We've often heard that great changes are preceded by chaos. Forcing economies to shut down, Covid-19 has created quite a bit of commotion. There are piles of visible negatives; however, there still are hidden bright spots. The current situation of being home bound presents all of us with an opportunity to think about things which we would otherwise keep postponing. Staying positive is a DIY venture. Here we list out five things you can do in this situation that can help augment your financial health.
1. Set up a financial plan
The most important aspect of any journey is whether you have an itinerary or not. Such is the case with an investment voyage. Take the lockdown as a blessing in disguise, rework on your thesis and create your financial plan. If you have been saving for long then spend time evaluating if you are saving enough. You can devise a plan based on the following:
- Discuss with your family and spend time thinking about your goals. A smart investor is the one who focuses on listing out the goals for which he/she is saving. Consider classifying the goals into near-term, mid-term and long-term.
- Analyse how much you need to save and invest to achieve each of them.
- Further, explore the best possible parking vehicles for the same. If you already have investments, assign them to different goals. Dividing your investments into various goals not only gives greater visibility but also a superior sense of control.
You can use the tools and calculators easily available on Value Research Online to get answers required in building your financial plan.
2. Clean up your portfolio
Most investors start with only a few funds but over a period of time, they keep on adding more and eventually end up being more of a collector than a genuine investor. As collecting funds is simpler than reorganizing the portfolio, the time to clean it up never really comes.
Well, the current circumstances have made the 'time' excuse irrelevant, so if you too are caught up with more than what's 'required', then now is the time to get on to the task of organizing your portfolio.

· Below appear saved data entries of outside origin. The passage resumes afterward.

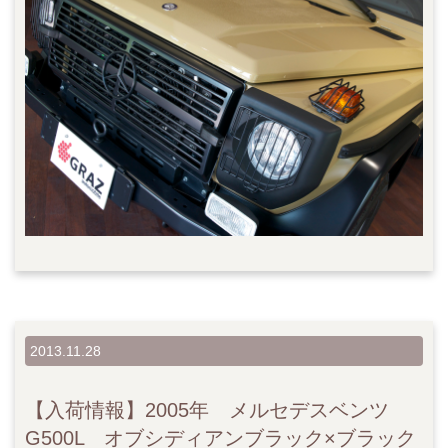
2013.11.28
【入荷情報】2005年 メルセデスベンツ
G500L オブシディアンブラック×ブラック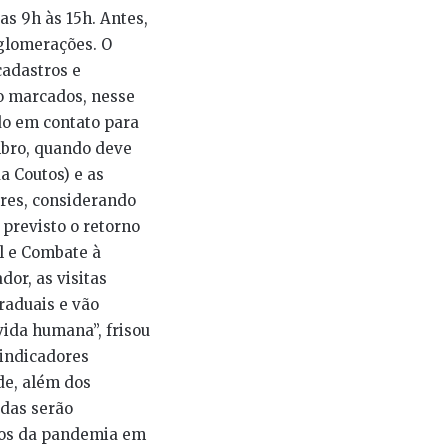
as 9h às 15h. Antes,
aglomerações. O
cadastros e
ão marcados, nesse
do em contato para
mbro, quando deve
a Coutos) e as
ares, considerando
 previsto o retorno
al e Combate à
dor, as visitas
raduais e vão
ida humana”, frisou
 indicadores
de, além dos
adas serão
tos da pandemia em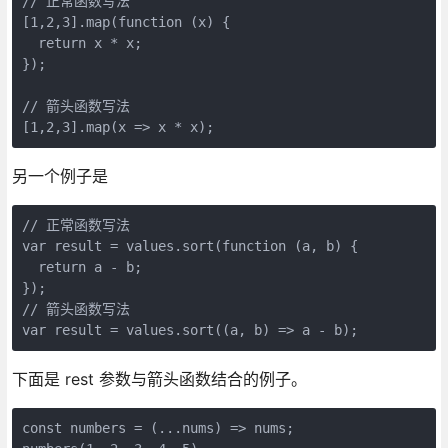
// 正常函数写法

[1,2,3].map(function (x) {

  return x * x;

});

// 箭头函数写法

[1,2,3].map(x => x * x);
另一个例子是
// 正常函数写法

var result = values.sort(function (a, b) {

  return a - b;

});

// 箭头函数写法

var result = values.sort((a, b) => a - b);
下面是 rest 参数与箭头函数结合的例子。
const numbers = (...nums) => nums;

For most investors, this would mean trimming down the number of funds in their portfolios. Even a single fund in itself is a diversified portfolio of around 30 or more stocks. Having too many funds can land you with hundreds of stocks in minuscule proportions which can likely dilute the impact of winners and therefore dent your returns. Also, managing too many funds becomes a hassle in itself.
Here are some ground rules to follow:
- While there is no ideal number of funds but force yourself to limit the number of funds to five, unless you have a very specific reason for holding more
- Aim to first go after the ones which weigh less than 5% in your overall portfolio. Evaluate the viability of such funds - do you really need them? If yes, then you may consider increasing allocation to them as a mere 5% allocation probably won't make much of a difference. In this case, some other funds must make way for them.
- Consider exiting funds with a narrow investment universe like sectoral and thematic funds.
- Further, you can reduce your funds by preferring those with a consistent performance record over the long-term. You can also choose funds from different fund houses to ensure adequate diversification at fund house level.
You can set up your portfolio on Value Research Online (it's a free resource) to get all the inputs on your investments, including taxation.
3. Do your asset rebalancing
Another aspect to look at is your asset allocation. With the dramatic decline in equity markets your target allocation between debt and equity might have gone for a toss. Use this time to restore it to your original asset allocation. Further, given the sharp fall in markets, now could be a tax efficient time to make any portfolio changes because the incidence of capital gains tax will be minimal or not be there at all.
4. Make a habit out of avoiding non-essential spending
For those who thought they are just not able to save at all, the last one month or so might have been an eye opener. Now with the lockdown and the options for discretionary spending much lesser, a lot of you might have been able to revisit and subsequently cut down on your expenses.
Contemplate on the last one month's activity and figure out where all did you not spend. Further, evaluate if you can do without those expenses going forward as well. If yes, then consider starting an SIP with all the money saved from such expenses.
5. Embrace the digital
Covid-19 has been acting as the accelerator to digitization. With #workfromhome trending these days, one can understand the importance of going digital. From making financial transactions to buying groceries, the digital revolution has been riding high. The entire country seems to be functioning on online systems and the case for investments is no different as everything is just a few clicks away. If you are KYC compliant and have online banking enabled, you can invest online through the websites of mutual funds today. Different websites might have different chronological order but online investing is a simple, four-step process:
- Create your account by entering your PAN and DOB on the website of your chosen fund
- After verifying your KYC details, the website will ask you to enter some personal, nominee and bank details
- Next step is to select your scheme and enter your investment details like SIP/lumpsum, frequency of investment, amount
- Make the investment by transferring money through any of the options available - net banking, UPI or bank transfer.
If you are not KYC-ed, even KYC is possible online. You can submit digital copies of required documents; go through the authentication procedure through a video. For instance, you can click here for your e-kyc
If you have never invested online, and have the habit of dropping cheques instead, use this spare time to educate yourself about the digital means of investing. Take the first step today by making a small investment digitally.